Through him I meet other people in my dorm who were also into anime and we had these nights were we would order Chinese food and marathon some anime in our room with several friends. I remember one time, he had spent some of his student loan refund on the Escaflowne DVD boxset and we had tried to marathon the whole show in one day but we had to tap out at like episode 17, probably due to mental exhaustion. There was an anime club on campus but I only remember going to one meeting and they had Otaku No Video on that day. I never really got the opportunity to partake more in the club at the time due to class load and my part time job. The club always met on the weekend during the day and I had to work.

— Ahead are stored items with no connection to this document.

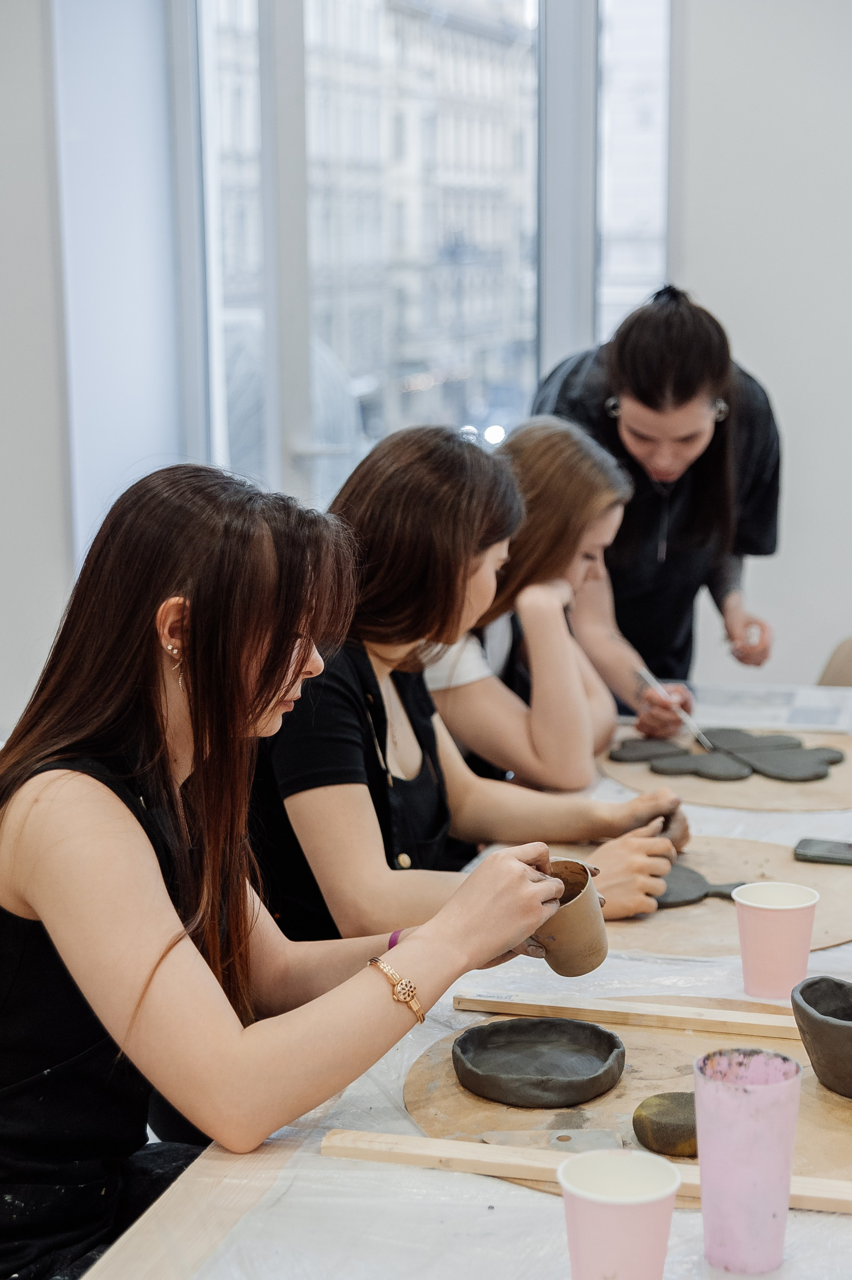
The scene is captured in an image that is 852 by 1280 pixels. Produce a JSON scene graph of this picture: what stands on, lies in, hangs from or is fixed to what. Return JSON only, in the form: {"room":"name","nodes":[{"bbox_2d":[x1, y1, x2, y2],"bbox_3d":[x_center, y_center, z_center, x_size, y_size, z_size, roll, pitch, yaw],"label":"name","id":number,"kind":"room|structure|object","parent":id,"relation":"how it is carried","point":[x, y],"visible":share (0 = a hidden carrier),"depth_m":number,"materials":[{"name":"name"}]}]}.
{"room":"workshop","nodes":[
{"label":"workshop","id":0,"kind":"room"},
{"bbox_2d":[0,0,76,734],"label":"left wall","id":1,"kind":"structure","parent":0,"point":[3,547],"depth_m":4.63,"materials":[{"name":"white paint"}]},
{"bbox_2d":[169,0,672,517],"bbox_3d":[0.005,-1.042,4.842,1.213,2.106,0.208,3,11,15],"label":"window","id":2,"kind":"structure","parent":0,"point":[271,324],"depth_m":4.84,"materials":[{"name":"glass"}]},
{"bbox_2d":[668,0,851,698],"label":"wall","id":3,"kind":"structure","parent":0,"point":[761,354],"depth_m":4.85,"materials":[{"name":"white paint"}]},
{"label":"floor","id":4,"kind":"structure","parent":0,"visible":0},
{"bbox_2d":[0,454,576,1279],"bbox_3d":[-0.189,0.321,1.976,0.609,0.942,0.627,-11,15,-43],"label":"woman","id":5,"kind":"object","parent":4,"relation":"on","point":[157,872],"visible":0.96,"depth_m":1.84},
{"bbox_2d":[532,855,608,976],"bbox_3d":[0.147,0.304,2.162,0.100,0.110,0.111,-4,11,-18],"label":"clay cup","id":6,"kind":"object","parent":5,"relation":"in","point":[577,942],"visible":0.82,"depth_m":2.13,"materials":[{"name":"ceramic"}]},
{"bbox_2d":[87,680,851,1279],"bbox_3d":[0.512,0.643,2.484,1.059,0.561,2.775,3,11,15],"label":"table","id":7,"kind":"object","parent":4,"relation":"on","point":[542,1216],"visible":0.43,"depth_m":1.75,"materials":[{"name":"white"}]},
{"bbox_2d":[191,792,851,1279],"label":"plastic sheet","id":8,"kind":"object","parent":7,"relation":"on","point":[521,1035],"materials":[{"name":"white plastic"}]},
{"bbox_2d":[556,1150,681,1279],"bbox_3d":[0.145,0.453,1.496,0.093,0.111,0.093,3,11,15],"label":"paper cup","id":9,"kind":"object","parent":7,"relation":"on","point":[619,1213],"visible":1,"depth_m":1.47,"materials":[{"name":"pink paper"}]},
{"bbox_2d":[402,1002,851,1202],"bbox_3d":[0.267,0.433,1.922,0.577,0.008,0.551,3,11,15],"label":"board","id":10,"kind":"object","parent":7,"relation":"on","point":[639,1055],"visible":0.51,"depth_m":1.91,"materials":[{"name":"brown wood"}]},
{"bbox_2d":[452,1014,624,1108],"bbox_3d":[0.109,0.410,1.947,0.170,0.040,0.174,3,11,15],"label":"clay bowl","id":11,"kind":"object","parent":10,"relation":"on","point":[569,1083],"visible":0.98,"depth_m":1.96,"materials":[{"name":"ceramic"}]},
{"bbox_2d":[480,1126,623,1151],"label":"metal scraper","id":12,"kind":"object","parent":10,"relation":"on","point":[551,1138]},
{"bbox_2d":[322,1127,851,1214],"bbox_3d":[0.204,0.464,1.713,0.610,0.017,0.051,3,11,15],"label":"wooden strip","id":13,"kind":"object","parent":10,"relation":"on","point":[371,1143],"visible":0.87,"depth_m":1.74,"materials":[{"name":"beige wood"}]},
{"bbox_2d":[450,989,803,1038],"bbox_3d":[0.288,0.401,2.104,0.533,0.017,0.049,3,11,15],"label":"wooden strip","id":14,"kind":"object","parent":10,"relation":"on","point":[681,1015],"visible":0.91,"depth_m":2.11,"materials":[{"name":"beige wood"}]},
{"bbox_2d":[631,1092,697,1157],"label":"sponge","id":15,"kind":"object","parent":10,"relation":"on","point":[664,1130],"visible":0.8,"depth_m":1.78,"materials":[{"name":"brown"}]},
{"bbox_2d":[789,975,851,1101],"bbox_3d":[0.437,0.388,1.925,0.158,0.088,0.166,-9,13,-38],"label":"clay bowl","id":16,"kind":"object","parent":10,"relation":"on","point":[823,1023],"visible":0.99,"depth_m":1.90,"materials":[{"name":"ceramic"}]},
{"bbox_2d":[574,831,851,957],"bbox_3d":[0.377,0.323,2.609,0.517,0.009,0.518,7,13,33],"label":"board","id":17,"kind":"object","parent":7,"relation":"on","point":[830,907],"visible":0.59,"depth_m":2.54,"materials":[{"name":"brown wood"}]},
{"bbox_2d":[651,863,745,908],"bbox_3d":[0.352,0.334,2.684,0.215,0.033,0.146,3,11,15],"label":"clay piece","id":18,"kind":"object","parent":17,"relation":"on","point":[691,872],"visible":0.61,"depth_m":2.65,"materials":[{"name":"grey"}]},
{"bbox_2d":[792,837,851,864],"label":"smartphone","id":19,"kind":"object","parent":17,"relation":"on","point":[828,857],"visible":0.98,"depth_m":2.75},
{"bbox_2d":[599,719,851,812],"bbox_3d":[0.594,0.197,3.346,0.591,0.013,0.585,-10,14,-41],"label":"board","id":20,"kind":"object","parent":7,"relation":"on","point":[830,782],"visible":0.68,"depth_m":3.19,"materials":[{"name":"brown wood"}]},
{"bbox_2d":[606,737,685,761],"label":"piece","id":21,"kind":"object","parent":20,"relation":"on","point":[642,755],"visible":0.95,"depth_m":3.44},
{"bbox_2d":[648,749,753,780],"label":"piece","id":22,"kind":"object","parent":20,"relation":"on","point":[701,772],"visible":0.97,"depth_m":3.33,"materials":[{"name":"grey"}]},
{"bbox_2d":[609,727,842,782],"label":"clay sculpture","id":23,"kind":"object","parent":20,"relation":"on","point":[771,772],"visible":0.97,"depth_m":3.35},
{"bbox_2d":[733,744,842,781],"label":"piece","id":24,"kind":"object","parent":20,"relation":"on","point":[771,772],"visible":0.97,"depth_m":3.31,"materials":[{"name":"grey"}]},
{"bbox_2d":[692,1047,802,1273],"bbox_3d":[0.251,0.409,1.566,0.084,0.151,0.086,3,11,15],"label":"pink cup","id":25,"kind":"object","parent":7,"relation":"on","point":[701,1160],"visible":0.99,"depth_m":1.54,"materials":[{"name":"pink plastic"}]},
{"bbox_2d":[684,680,851,733],"bbox_3d":[0.630,0.122,3.656,0.355,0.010,0.336,3,11,15],"label":"paper sheet","id":26,"kind":"object","parent":7,"relation":"on","point":[778,715],"visible":0.78,"depth_m":3.63,"materials":[{"name":"white paper"}]},
{"bbox_2d":[731,881,819,1000],"bbox_3d":[0.383,0.331,2.185,0.094,0.107,0.092,-3,11,-16],"label":"paper cup","id":27,"kind":"object","parent":7,"relation":"on","point":[775,938],"visible":0.99,"depth_m":2.16,"materials":[{"name":"pink paper"}]},
{"bbox_2d":[250,425,694,961],"bbox_3d":[0.016,0.162,2.750,0.617,0.869,0.614,8,14,38],"label":"woman","id":28,"kind":"object","parent":4,"relation":"on","point":[413,840],"visible":0.66,"depth_m":2.60},
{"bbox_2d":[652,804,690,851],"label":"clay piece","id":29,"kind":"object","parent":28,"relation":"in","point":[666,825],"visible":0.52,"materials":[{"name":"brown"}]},
{"bbox_2d":[427,418,697,788],"bbox_3d":[0.143,0.053,3.478,0.614,0.820,0.571,6,12,31],"label":"woman","id":30,"kind":"object","parent":4,"relation":"on","point":[527,592],"visible":0.59,"depth_m":3.30},
{"bbox_2d":[529,282,783,685],"bbox_3d":[0.450,-0.041,4.051,0.533,1.304,0.717,3,11,15],"label":"woman","id":31,"kind":"object","parent":4,"relation":"on","point":[617,437],"visible":0.63,"depth_m":3.83},
{"bbox_2d":[634,664,713,749],"bbox_3d":[0.451,0.127,3.576,0.076,0.092,0.194,-5,12,-24],"label":"paintbrush","id":32,"kind":"object","parent":31,"relation":"in","point":[649,680],"visible":0.92,"depth_m":3.56,"materials":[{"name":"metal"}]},
{"bbox_2d":[816,635,851,687],"bbox_3d":[0.997,0.376,3.925,0.511,0.766,0.526,3,11,15],"label":"chair","id":33,"kind":"object","parent":4,"relation":"on","point":[845,677],"visible":0.35,"depth_m":4.03,"materials":[{"name":"beige"}]},
{"label":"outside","id":34,"kind":"structure","parent":0,"visible":0},
{"bbox_2d":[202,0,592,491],"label":"building","id":35,"kind":"structure","parent":34,"point":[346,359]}
]}

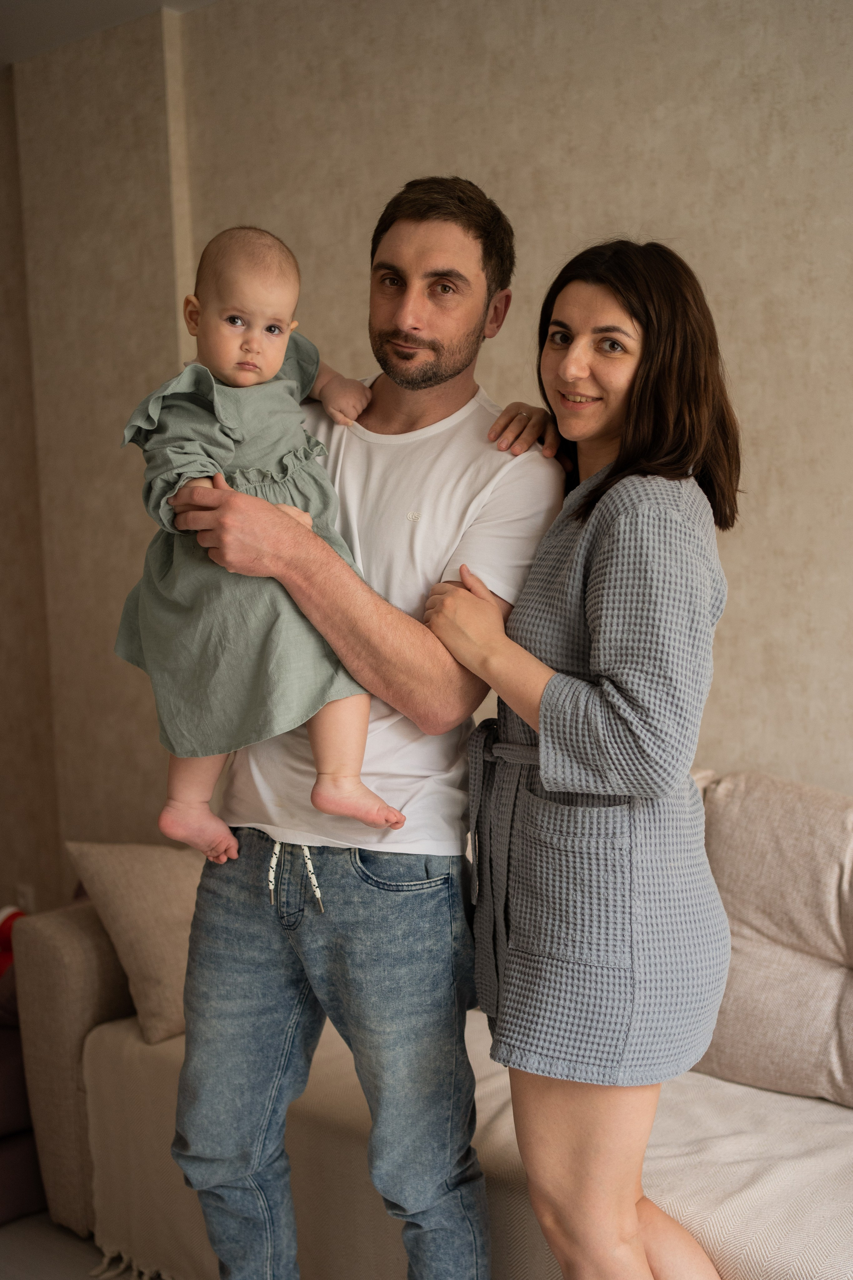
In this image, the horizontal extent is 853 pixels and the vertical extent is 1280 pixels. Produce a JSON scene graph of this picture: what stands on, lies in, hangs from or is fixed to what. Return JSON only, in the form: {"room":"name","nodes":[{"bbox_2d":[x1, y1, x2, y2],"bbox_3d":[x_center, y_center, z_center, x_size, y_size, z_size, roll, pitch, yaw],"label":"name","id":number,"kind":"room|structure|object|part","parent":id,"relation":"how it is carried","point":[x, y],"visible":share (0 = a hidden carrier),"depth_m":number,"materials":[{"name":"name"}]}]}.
{"room":"living room","nodes":[
{"label":"living room","id":0,"kind":"room"},
{"bbox_2d":[0,1212,161,1279],"bbox_3d":[-0.575,1.415,1.330,6.147,0.105,4.528,2,6,36],"label":"floor","id":1,"kind":"structure","parent":0,"point":[11,1233],"depth_m":2.58,"materials":[{"name":"grey"}]},
{"bbox_2d":[0,921,43,1225],"bbox_3d":[-1.320,0.890,2.874,0.877,0.776,0.972,2,6,36],"label":"armchair","id":2,"kind":"object","parent":1,"relation":"on","point":[3,1108],"visible":0.42,"depth_m":2.72,"materials":[{"name":"fabric"}]},
{"bbox_2d":[0,904,25,975],"bbox_3d":[-1.132,0.802,3.244,0.245,0.230,0.266,2,6,36],"label":"red toy","id":3,"kind":"object","parent":2,"relation":"on","point":[3,923],"visible":0.41,"depth_m":3.23,"materials":[{"name":"red"}]},
{"bbox_2d":[157,178,575,1279],"bbox_3d":[-0.080,0.258,2.024,0.622,1.910,0.607,2,6,36],"label":"man","id":4,"kind":"object","parent":1,"relation":"on","point":[456,364],"visible":0.94,"depth_m":1.84},
{"bbox_2d":[120,223,402,866],"bbox_3d":[-0.243,-0.139,1.841,0.375,0.851,0.385,-3,5,-20],"label":"baby","id":5,"kind":"object","parent":4,"relation":"in","point":[279,341],"visible":0.82,"depth_m":1.80},
{"bbox_2d":[4,762,852,1279],"bbox_3d":[0.549,0.771,2.201,2.763,0.930,1.028,2,6,36],"label":"sofa","id":6,"kind":"object","parent":1,"relation":"on","point":[55,1003],"visible":0.39,"depth_m":2.35,"materials":[{"name":"beige fabric"}]},
{"bbox_3d":[-0.557,0.941,3.189,0.578,0.715,0.791,2,6,36],"label":"sofa armrest","id":7,"kind":"part","parent":6,"relation":"part of","materials":[{"name":"beige fabric"}]},
{"bbox_2d":[66,839,200,1047],"bbox_3d":[-0.509,0.609,2.768,0.285,0.385,0.503,2,6,36],"label":"throw pillow","id":8,"kind":"object","parent":6,"relation":"on","point":[143,872],"visible":0.66,"depth_m":2.61,"materials":[{"name":"beige fabric"}]},
{"bbox_2d":[77,1007,852,1279],"bbox_3d":[0.303,0.956,2.214,1.835,0.396,0.687,2,6,36],"label":"sofa throw","id":9,"kind":"object","parent":6,"relation":"on","point":[827,1125],"visible":0.47,"depth_m":2.08,"materials":[{"name":"beige fabric"}]},
{"bbox_2d":[692,769,852,1108],"bbox_3d":[0.740,0.524,2.252,0.650,0.540,0.296,2,6,36],"label":"back cushion","id":10,"kind":"object","parent":6,"relation":"on","point":[752,820],"visible":0.87,"depth_m":2.21,"materials":[{"name":"beige fabric"}]},
{"bbox_2d":[428,234,740,1279],"bbox_3d":[0.288,0.329,1.857,0.541,1.750,0.538,2,6,36],"label":"woman","id":11,"kind":"object","parent":1,"relation":"on","point":[613,792],"visible":0.97,"depth_m":1.69},
{"bbox_2d":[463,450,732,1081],"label":"bathrobe","id":12,"kind":"object","parent":11,"relation":"on","point":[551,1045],"visible":0.85,"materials":[{"name":"grey fabric"}]},
{"bbox_2d":[0,0,219,65],"bbox_3d":[-0.743,-1.639,1.144,6.547,0.118,4.453,2,6,36],"label":"ceiling","id":13,"kind":"structure","parent":0,"point":[48,21],"depth_m":3.52,"materials":[{"name":"white paint"}]},
{"bbox_2d":[0,0,852,881],"bbox_3d":[0.450,-0.273,2.898,6.560,2.947,0.194,2,6,36],"label":"wall","id":14,"kind":"structure","parent":0,"point":[747,544],"depth_m":2.96,"materials":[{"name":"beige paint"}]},
{"bbox_2d":[16,882,34,913],"bbox_3d":[-1.286,0.844,3.988,0.068,0.117,0.009,2,6,36],"label":"wall socket","id":15,"kind":"object","parent":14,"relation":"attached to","point":[26,892],"visible":0.49,"depth_m":3.98,"materials":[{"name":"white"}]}
]}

What was the first anime-related purchase you made, and how much did it cost? My first anime that I bought myself with my own money was probably Record of Lodoss War volume 1 VHS which I think was about $19.99 in the summer of 1996. It was dub only. Man, back in those days you had to choose between sub or dub only and sub was always more expensive.

What’s the biggest contrast between anime fandom when you got into it and now? The biggest change between fandom when I got into it and how it is now is probably there is less gate keeping than there was before. I feel social media has played a big part in breaking that down. I remember seeing you tweet something a while back about still having not seen Akira yet. It made me think about how back when I got into anime there were certain OVAs, TV, and movies you had to have seen to be considered a true fan and Akira was one of them. If you hadn’t, you had to turn in your fandom card, and mediate under a water fall to repent for your sins. Now with social media that’s something that can be shared and that’s OK.

Another big change is the sheer amount of anime available. Back when I was just getting into to anime, it was small relative to now. I feel that has made fandom grow more mainstream, especially with anime being on Netflix, Hulu, and Crunchyroll.